→ **What is expected**: Each line in the material below must be transcribed exactly; no picture belongs in the copy.

→ **Information provided**:
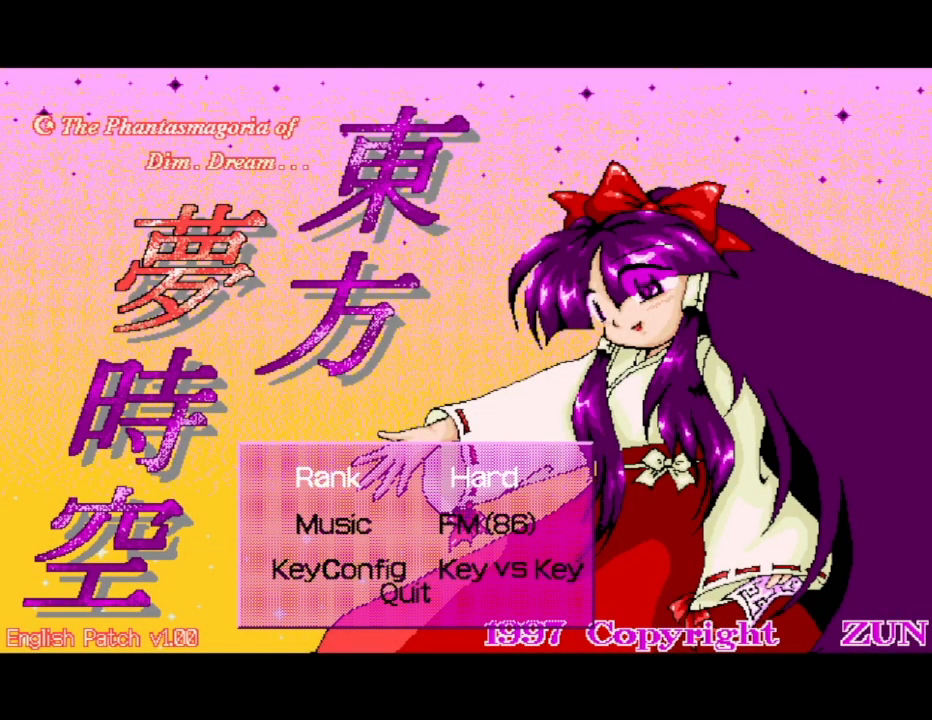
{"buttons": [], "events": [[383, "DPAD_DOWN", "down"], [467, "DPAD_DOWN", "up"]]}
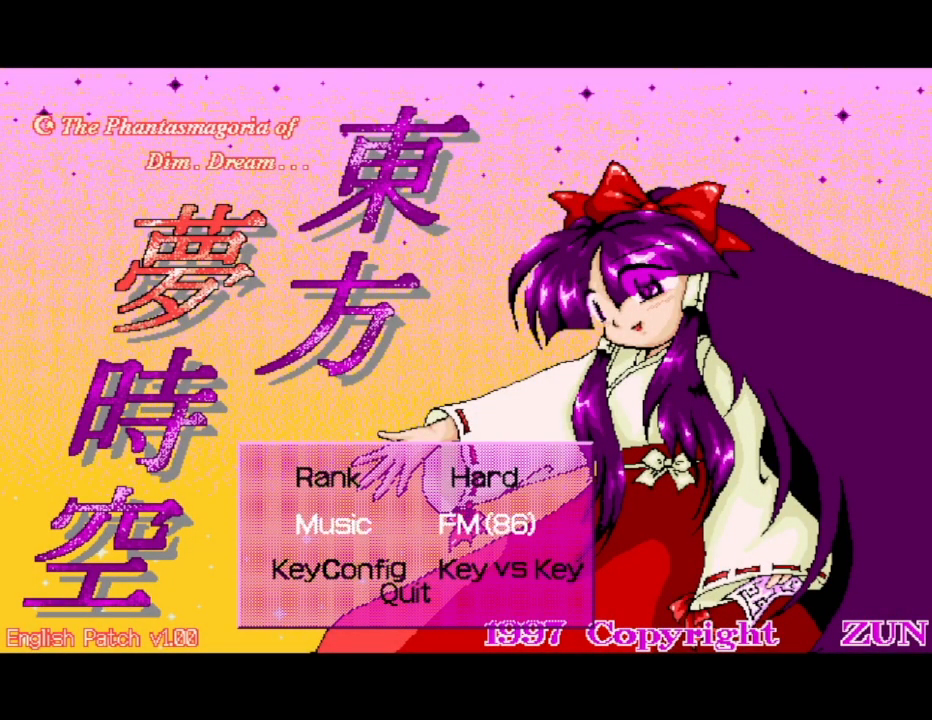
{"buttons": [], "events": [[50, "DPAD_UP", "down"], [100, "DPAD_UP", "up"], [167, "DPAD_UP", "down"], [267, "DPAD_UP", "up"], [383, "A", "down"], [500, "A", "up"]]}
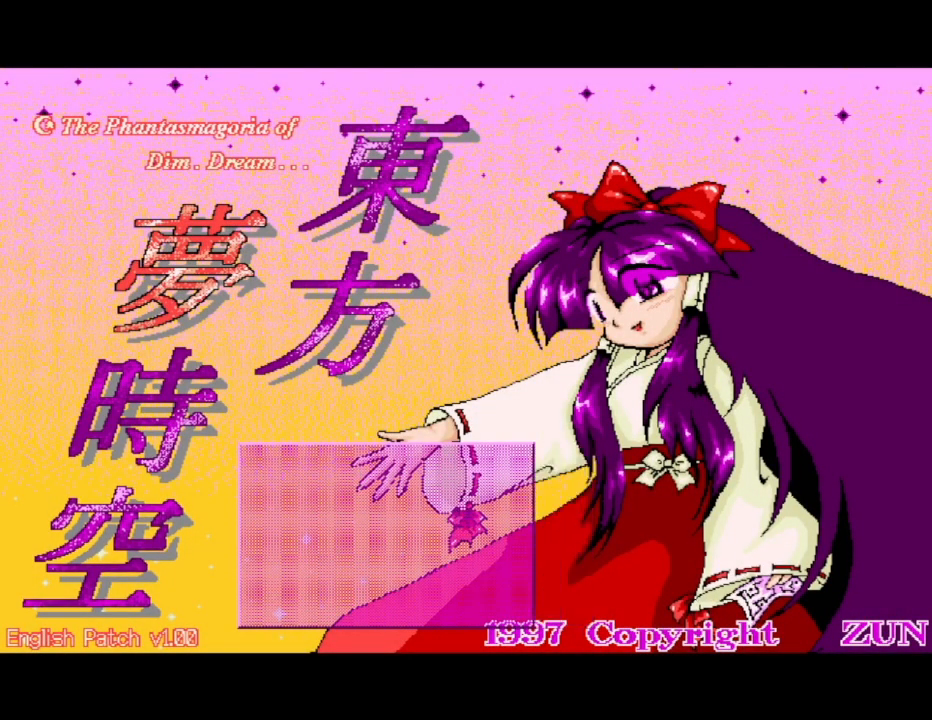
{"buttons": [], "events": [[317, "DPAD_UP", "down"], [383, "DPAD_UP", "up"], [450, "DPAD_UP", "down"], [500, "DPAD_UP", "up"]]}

→ **Solution for this task**:
{"buttons": [], "events": [[383, "DPAD_DOWN", "down"], [467, "DPAD_DOWN", "up"]]}
{"buttons": [], "events": [[50, "DPAD_UP", "down"], [100, "DPAD_UP", "up"], [167, "DPAD_UP", "down"], [267, "DPAD_UP", "up"], [383, "A", "down"], [500, "A", "up"]]}
{"buttons": [], "events": [[317, "DPAD_UP", "down"], [383, "DPAD_UP", "up"], [450, "DPAD_UP", "down"], [500, "DPAD_UP", "up"]]}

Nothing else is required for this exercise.